Boils and carbuncles are skin infections usually caused by Staphylococcus aureus bacteria (staph). These staph infections form pockets in the skin that are filled with pus, a fluid that includes bacteria, dead skin cells and infection-fighting white blood cells. Whether the pocket of pus is called a boil or a carbuncle depends on its location and size:
A boil, also called a furuncle, begins as a painful infection of a single hair follicle. Boils can grow to be larger than a golf ball, and they commonly occur on the buttocks, face, neck, armpits and groin.
A carbuncle is a deeper skin infection that involves a group of infected hair follicles in one skin location. Carbuncles often are found on the back of the neck, shoulders, hips and thighs, and they are especially common in middle-aged or elderly men. People with diabetes are more likely to develop carbuncles.

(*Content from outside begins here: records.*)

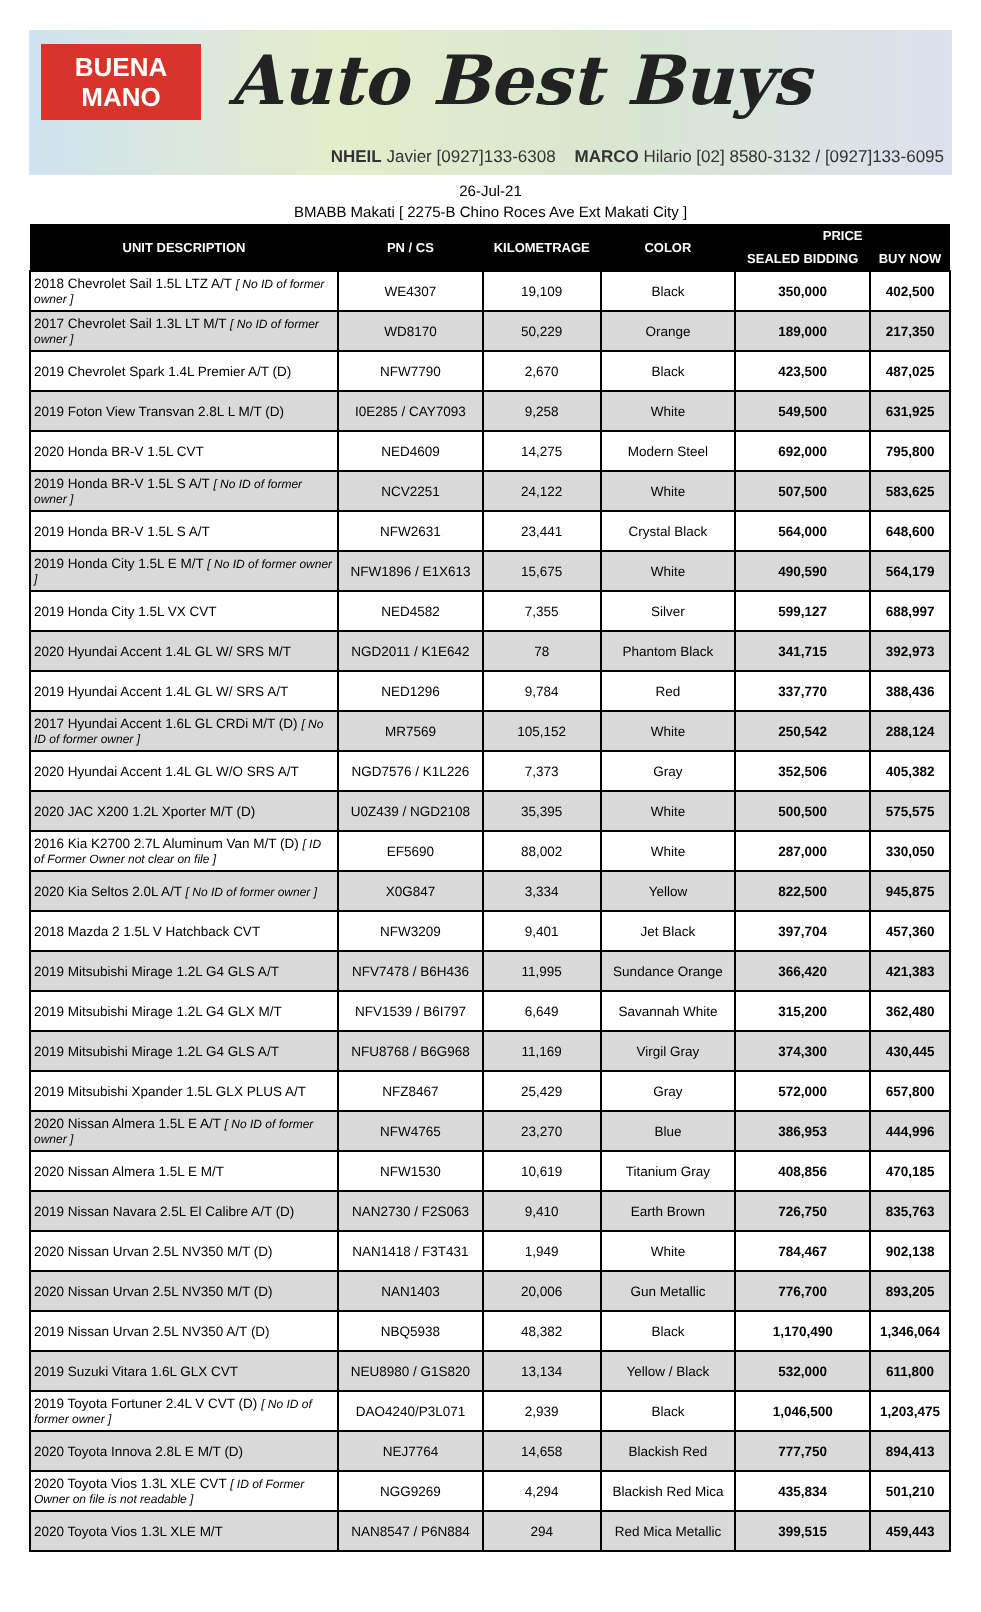BUENA
MANO
Auto Best Buys
NHEIL Javier [0927]133-6308 MARCO Hilario [02] 8580-3132 / [0927]133-6095
26-Jul-21
BMABB Makati [ 2275-B Chino Roces Ave Ext Makati City ]
| UNIT DESCRIPTION | PN / CS | KILOMETRAGE | COLOR | PRICE | |
| --- | --- | --- | --- | --- | --- |
| | | | | SEALED BIDDING | BUY NOW |
| 2018 Chevrolet Sail 1.5L LTZ A/T [ No ID of former owner ] | WE4307 | 19,109 | Black | 350,000 | 402,500 |
| 2017 Chevrolet Sail 1.3L LT M/T [ No ID of former owner ] | WD8170 | 50,229 | Orange | 189,000 | 217,350 |
| 2019 Chevrolet Spark 1.4L Premier A/T (D) | NFW7790 | 2,670 | Black | 423,500 | 487,025 |
| 2019 Foton View Transvan 2.8L L M/T (D) | I0E285 / CAY7093 | 9,258 | White | 549,500 | 631,925 |
| 2020 Honda BR-V 1.5L CVT | NED4609 | 14,275 | Modern Steel | 692,000 | 795,800 |
| 2019 Honda BR-V 1.5L S A/T [ No ID of former owner ] | NCV2251 | 24,122 | White | 507,500 | 583,625 |
| 2019 Honda BR-V 1.5L S A/T | NFW2631 | 23,441 | Crystal Black | 564,000 | 648,600 |
| 2019 Honda City 1.5L E M/T [ No ID of former owner ] | NFW1896 / E1X613 | 15,675 | White | 490,590 | 564,179 |
| 2019 Honda City 1.5L VX CVT | NED4582 | 7,355 | Silver | 599,127 | 688,997 |
| 2020 Hyundai Accent 1.4L GL W/ SRS M/T | NGD2011 / K1E642 | 78 | Phantom Black | 341,715 | 392,973 |
| 2019 Hyundai Accent 1.4L GL W/ SRS A/T | NED1296 | 9,784 | Red | 337,770 | 388,436 |
| 2017 Hyundai Accent 1.6L GL CRDi M/T (D) [ No ID of former owner ] | MR7569 | 105,152 | White | 250,542 | 288,124 |
| 2020 Hyundai Accent 1.4L GL W/O SRS A/T | NGD7576 / K1L226 | 7,373 | Gray | 352,506 | 405,382 |
| 2020 JAC X200 1.2L Xporter M/T (D) | U0Z439 / NGD2108 | 35,395 | White | 500,500 | 575,575 |
| 2016 Kia K2700 2.7L Aluminum Van M/T (D) [ ID of Former Owner not clear on file ] | EF5690 | 88,002 | White | 287,000 | 330,050 |
| 2020 Kia Seltos 2.0L A/T [ No ID of former owner ] | X0G847 | 3,334 | Yellow | 822,500 | 945,875 |
| 2018 Mazda 2 1.5L V Hatchback CVT | NFW3209 | 9,401 | Jet Black | 397,704 | 457,360 |
| 2019 Mitsubishi Mirage 1.2L G4 GLS A/T | NFV7478 / B6H436 | 11,995 | Sundance Orange | 366,420 | 421,383 |
| 2019 Mitsubishi Mirage 1.2L G4 GLX M/T | NFV1539 / B6I797 | 6,649 | Savannah White | 315,200 | 362,480 |
| 2019 Mitsubishi Mirage 1.2L G4 GLS A/T | NFU8768 / B6G968 | 11,169 | Virgil Gray | 374,300 | 430,445 |
| 2019 Mitsubishi Xpander 1.5L GLX PLUS A/T | NFZ8467 | 25,429 | Gray | 572,000 | 657,800 |
| 2020 Nissan Almera 1.5L E A/T [ No ID of former owner ] | NFW4765 | 23,270 | Blue | 386,953 | 444,996 |
| 2020 Nissan Almera 1.5L E M/T | NFW1530 | 10,619 | Titanium Gray | 408,856 | 470,185 |
| 2019 Nissan Navara 2.5L El Calibre A/T (D) | NAN2730 / F2S063 | 9,410 | Earth Brown | 726,750 | 835,763 |
| 2020 Nissan Urvan 2.5L NV350 M/T (D) | NAN1418 / F3T431 | 1,949 | White | 784,467 | 902,138 |
| 2020 Nissan Urvan 2.5L NV350 M/T (D) | NAN1403 | 20,006 | Gun Metallic | 776,700 | 893,205 |
| 2019 Nissan Urvan 2.5L NV350 A/T (D) | NBQ5938 | 48,382 | Black | 1,170,490 | 1,346,064 |
| 2019 Suzuki Vitara 1.6L GLX CVT | NEU8980 / G1S820 | 13,134 | Yellow / Black | 532,000 | 611,800 |
| 2019 Toyota Fortuner 2.4L V CVT (D) [ No ID of former owner ] | DAO4240/P3L071 | 2,939 | Black | 1,046,500 | 1,203,475 |
| 2020 Toyota Innova 2.8L E M/T (D) | NEJ7764 | 14,658 | Blackish Red | 777,750 | 894,413 |
| 2020 Toyota Vios 1.3L XLE CVT [ ID of Former Owner on file is not readable ] | NGG9269 | 4,294 | Blackish Red Mica | 435,834 | 501,210 |
| 2020 Toyota Vios 1.3L XLE M/T | NAN8547 / P6N884 | 294 | Red Mica Metallic | 399,515 | 459,443 |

A boil looks like a red, swollen, painful bump under the skin. As the infection gets worse, a whitish tip, also called a point or head, can appear at the center of the boil. This tip is usually the area from which the boil's pus will drain. A carbuncle looks like a cluster of interconnected boils.
Whenever you have a boil or a carbuncle, you also can have a fever and feel generally sick. A fever is more likely with a carbuncle than with a single boil.